Niko may be forced to exit Reliance KG-D6 block
Niko Resources, which is struggling to meet its investment obligations, may sell its 10% stake in KG-D6 block—60% of which is held by Reliance and 30% BP Plc
Mumbai: Canada-based Niko Resources Plc may have to exit its holding in the D6 block in the Krishna-Godavari basin as the cash-strapped company is struggling to meet its investment obligations, according to the company. Niko has a 10% stake in the KG-D6 block, off the country’s east coast. Mukesh Ambani-controlled Reliance Industries Ltd holds 60% and BP Plc owns a 30% stake. Niko’s cash flow has been impacted by the failure of its oil and gas operations in Bangladesh, Indonesia and Trinidad.
In November 2016, Niko decided to sell its 10% stake in the KG-D6 block but has not been able to find suitors. The company has said due to the foregoing matters, there is material uncertainty that may cast significant doubt about its ability to continue as a going concern.
“While these efforts are continuing, to conserve its remaining cash (approximately $3.6 million as of 30 September 2018), the company elected not to pay a D6 block cash call that was due in early October 2018,” Niko said in a statement posted on its website on 13 November.
Owing to the cash crunch, Niko surrendered in 2015 its 10% stake in another block, NEC-25, off the Odisha coast, to RIL (60%) and BP (30%).
In 2016, Niko sold its 33.3% stake in the Hazira field in Gujarat to Sun Petrochemicals.
Announcing its September quarter earnings, Niko said if the defaulting party does not cure a default within 60 days of the default notice, the partners have the option to ask it to withdraw from the KG-D6 production sharing contract (PSC). While Niko has failed to secure any buyer for its 10% stake in the KG-D6 block, it has also been unsuccessful in securing financing to fund its share of the R-Cluster, Satellite Cluster and MJ development projects in the block.
Niko’s share of the funding requirement for development of these projects is estimated at approximately $200 million between mid-2018 and mid-2020.
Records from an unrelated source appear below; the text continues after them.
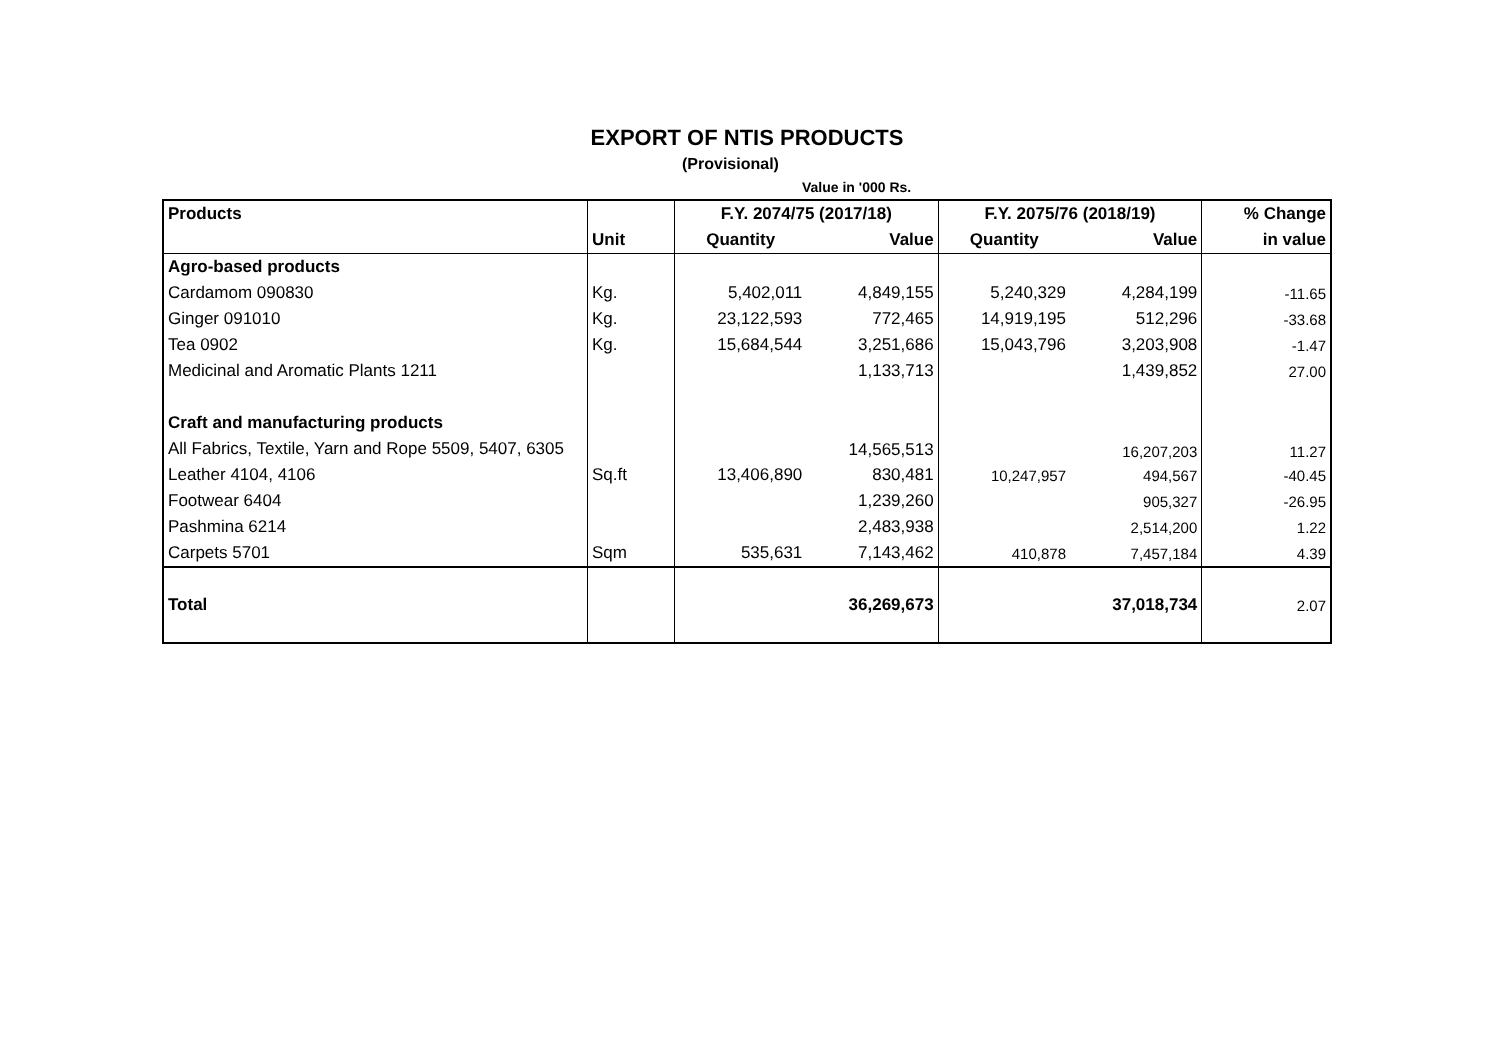EXPORT OF NTIS PRODUCTS
(Provisional)
Value in '000 Rs.
| Products | | F.Y. 2074/75 (2017/18) | | F.Y. 2075/76 (2018/19) | | % Change |
| --- | --- | --- | --- | --- | --- | --- |
| | Unit | Quantity | Value | Quantity | Value | in value |
| Agro-based products | | | | | | |
| Cardamom 090830 | Kg. | 5,402,011 | 4,849,155 | 5,240,329 | 4,284,199 | -11.65 |
| Ginger 091010 | Kg. | 23,122,593 | 772,465 | 14,919,195 | 512,296 | -33.68 |
| Tea 0902 | Kg. | 15,684,544 | 3,251,686 | 15,043,796 | 3,203,908 | -1.47 |
| Medicinal and Aromatic Plants 1211 | | | 1,133,713 | | 1,439,852 | 27.00 |
| Craft and manufacturing products | | | | | | |
| All Fabrics, Textile, Yarn and Rope 5509, 5407, 6305 | | | 14,565,513 | | 16,207,203 | 11.27 |
| Leather 4104, 4106 | Sq.ft | 13,406,890 | 830,481 | 10,247,957 | 494,567 | -40.45 |
| Footwear 6404 | | | 1,239,260 | | 905,327 | -26.95 |
| Pashmina 6214 | | | 2,483,938 | | 2,514,200 | 1.22 |
| Carpets 5701 | Sqm | 535,631 | 7,143,462 | 410,878 | 7,457,184 | 4.39 |
| Total | | | 36,269,673 | | 37,018,734 | 2.07 |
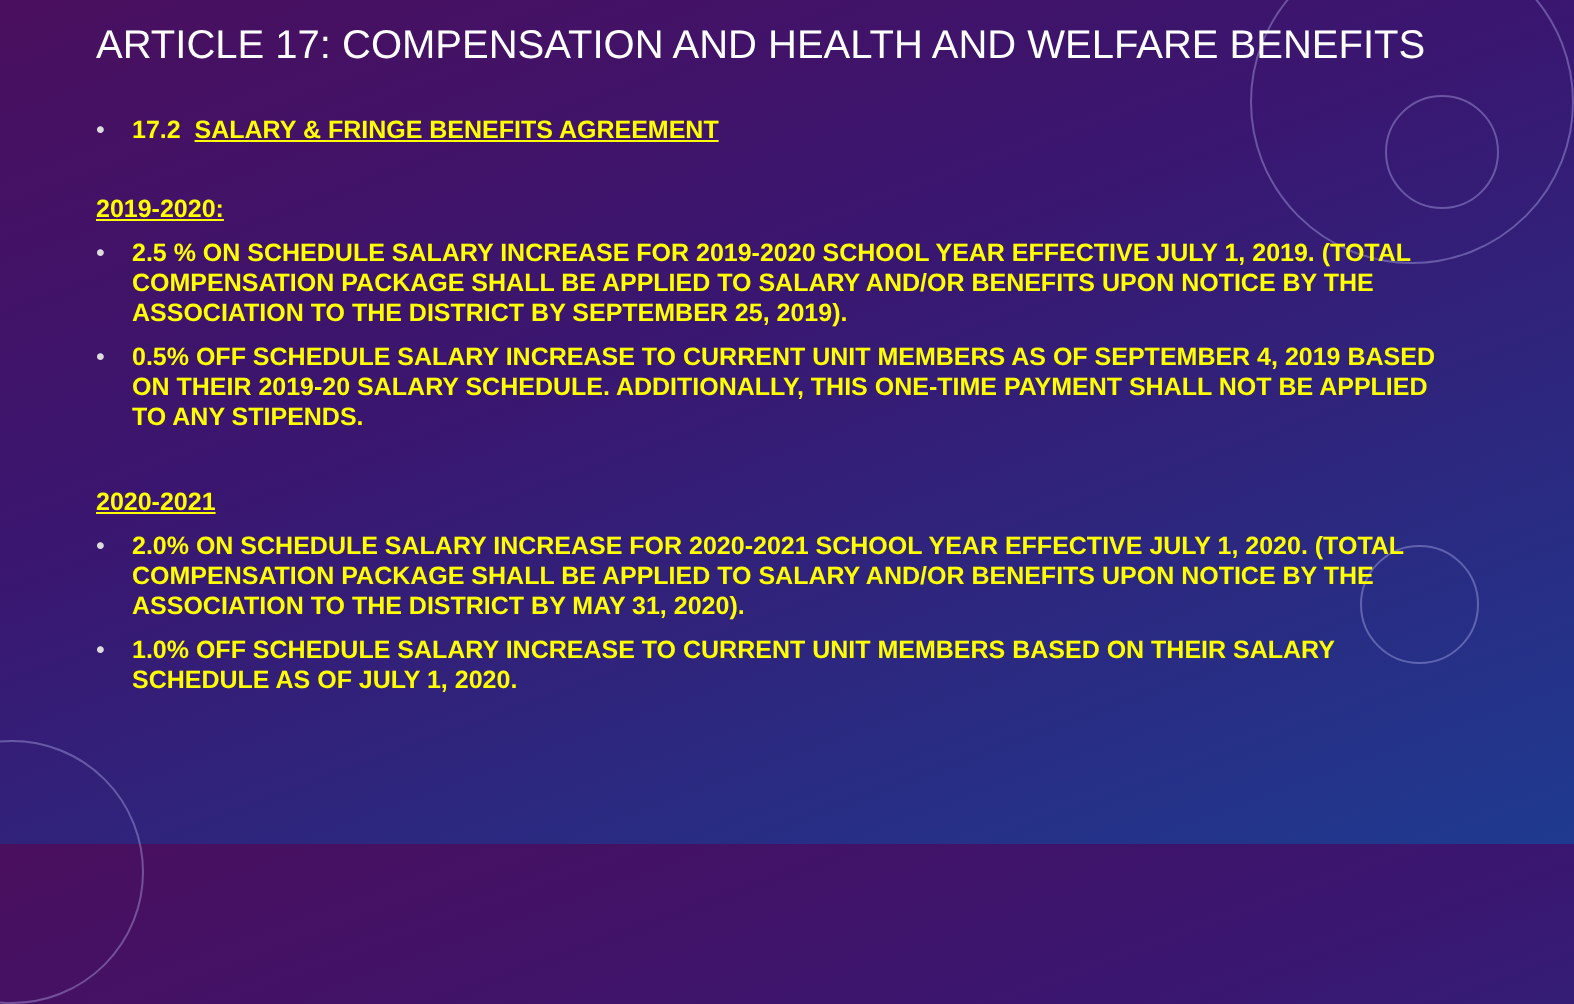ARTICLE 17: COMPENSATION AND HEALTH AND WELFARE BENEFITS
• 17.2 SALARY & FRINGE BENEFITS AGREEMENT
2019-2020:
• 2.5 % ON SCHEDULE SALARY INCREASE FOR 2019-2020 SCHOOL YEAR EFFECTIVE JULY 1, 2019. (TOTAL COMPENSATION PACKAGE SHALL BE APPLIED TO SALARY AND/OR BENEFITS UPON NOTICE BY THE ASSOCIATION TO THE DISTRICT BY SEPTEMBER 25, 2019).
• 0.5% OFF SCHEDULE SALARY INCREASE TO CURRENT UNIT MEMBERS AS OF SEPTEMBER 4, 2019 BASED ON THEIR 2019-20 SALARY SCHEDULE. ADDITIONALLY, THIS ONE-TIME PAYMENT SHALL NOT BE APPLIED TO ANY STIPENDS.
2020-2021
• 2.0% ON SCHEDULE SALARY INCREASE FOR 2020-2021 SCHOOL YEAR EFFECTIVE JULY 1, 2020. (TOTAL COMPENSATION PACKAGE SHALL BE APPLIED TO SALARY AND/OR BENEFITS UPON NOTICE BY THE ASSOCIATION TO THE DISTRICT BY MAY 31, 2020).
• 1.0% OFF SCHEDULE SALARY INCREASE TO CURRENT UNIT MEMBERS BASED ON THEIR SALARY SCHEDULE AS OF JULY 1, 2020.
Under the joint operating agreement (JOA) between the three companies in the KG-D6 PSC, during the continuance of a default, the defaulting party shall not have a right to its share of revenue as it shall vest in and be the property of the non-defaulting parties who have paid to cover the amount in default.
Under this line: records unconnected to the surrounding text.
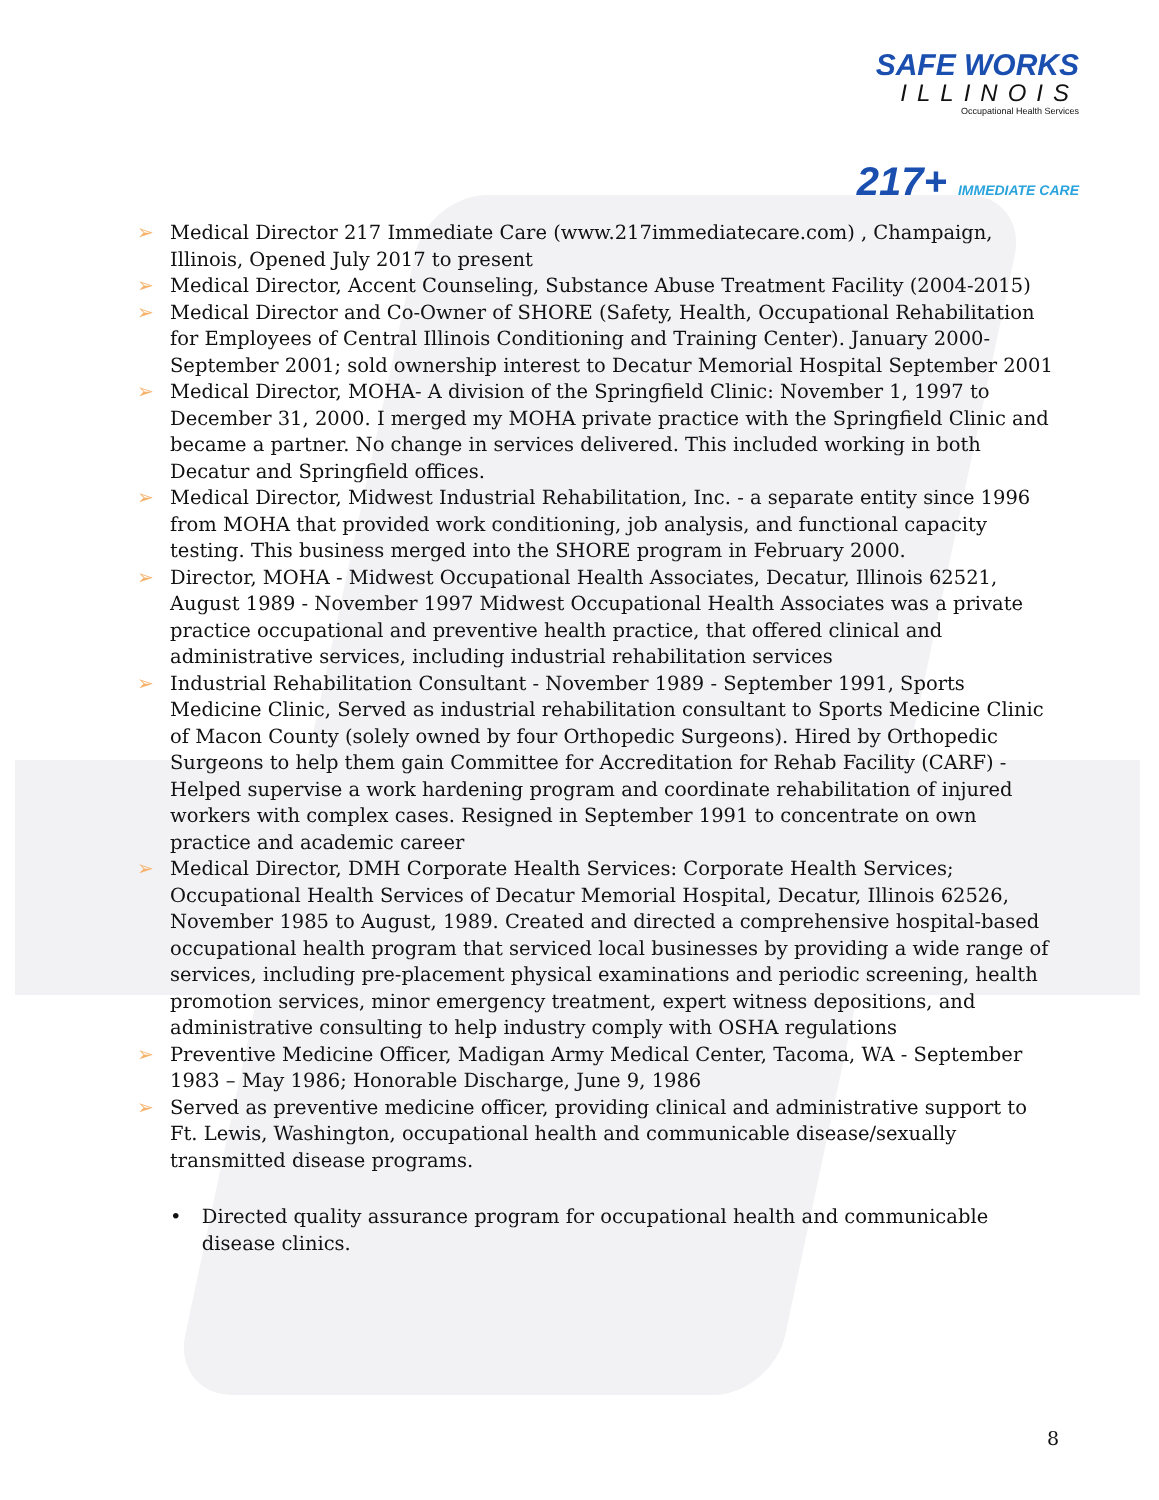SAFE WORKS
ILLINOIS
Occupational Health Services
217+ IMMEDIATE CARE
➢ Medical Director 217 Immediate Care (www.217immediatecare.com) , Champaign, Illinois, Opened July 2017 to present
➢ Medical Director, Accent Counseling, Substance Abuse Treatment Facility (2004-2015)
➢ Medical Director and Co-Owner of SHORE (Safety, Health, Occupational Rehabilitation for Employees of Central Illinois Conditioning and Training Center). January 2000-September 2001; sold ownership interest to Decatur Memorial Hospital September 2001
➢ Medical Director, MOHA- A division of the Springfield Clinic: November 1, 1997 to December 31, 2000. I merged my MOHA private practice with the Springfield Clinic and became a partner. No change in services delivered. This included working in both Decatur and Springfield offices.
➢ Medical Director, Midwest Industrial Rehabilitation, Inc. - a separate entity since 1996 from MOHA that provided work conditioning, job analysis, and functional capacity testing. This business merged into the SHORE program in February 2000.
➢ Director, MOHA - Midwest Occupational Health Associates, Decatur, Illinois 62521, August 1989 - November 1997 Midwest Occupational Health Associates was a private practice occupational and preventive health practice, that offered clinical and administrative services, including industrial rehabilitation services
➢ Industrial Rehabilitation Consultant - November 1989 - September 1991, Sports Medicine Clinic, Served as industrial rehabilitation consultant to Sports Medicine Clinic of Macon County (solely owned by four Orthopedic Surgeons). Hired by Orthopedic Surgeons to help them gain Committee for Accreditation for Rehab Facility (CARF) -Helped supervise a work hardening program and coordinate rehabilitation of injured workers with complex cases. Resigned in September 1991 to concentrate on own practice and academic career
➢ Medical Director, DMH Corporate Health Services: Corporate Health Services; Occupational Health Services of Decatur Memorial Hospital, Decatur, Illinois 62526, November 1985 to August, 1989. Created and directed a comprehensive hospital-based occupational health program that serviced local businesses by providing a wide range of services, including pre-placement physical examinations and periodic screening, health promotion services, minor emergency treatment, expert witness depositions, and administrative consulting to help industry comply with OSHA regulations
➢ Preventive Medicine Officer, Madigan Army Medical Center, Tacoma, WA - September 1983 – May 1986; Honorable Discharge, June 9, 1986
➢ Served as preventive medicine officer, providing clinical and administrative support to Ft. Lewis, Washington, occupational health and communicable disease/sexually transmitted disease programs.
• Directed quality assurance program for occupational health and communicable disease clinics.
8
“If the default under the D6 JOA is not cured on a timely basis and the non-defaulting parties request that Niko withdraw from the D6 PSC and JOA, then this will have a material adverse impact on the company’s stakeholders,” Niko added.
In September 2018, RIL had shuttered its only oilfield (MA field) in the KG-D6 block due to lack of any production. Production from the field has been in natural decline and facing various challenges due to high water production and sand ingress.
“The D6 block is dead now. If you look at the losses RIL has made in the block quarter after quarter, it’s staggering. Niko doesn’t have multiple avenues for cash flow and this has impacted its performance in India. Niko is one of the few international oilfield operators in India,” said an official from one of the participating companies in the D6 block. He spoke on the condition of anonymity.
The fields were predicted to last a minimum of 15 years but have been exhausted in less than a decade. In April-June 2018-19, the MA field contributed less than 0.1% in terms of revenue at the consolidated level, RIL said in September.
The Dhirubhai-26 (D-26), oil, gas and condensate deepwater discovery was made in 2006 and was India’s first deepwater development, entailing a water depth of up to 1,250 metre.
RIL had made 19 oil and gas discoveries in the KG basin, of which D26 or MA—the only oil discovery—was the first to begin production in September 2008. The Dhirubhai-1 and 3 (D1 and D3) gas fields went on-stream in April 2009.
RIL, along with its partner BP Plc, is now developing three sets of discoveries—R-Cluster, Satellite Cluster and MJ fields—in the KG-D6 block at a cost of ₹40,000 crore. These fields are expected to bring peak output of 30-35 million metric standard cubic metres per day, with gas set to flow from 2020.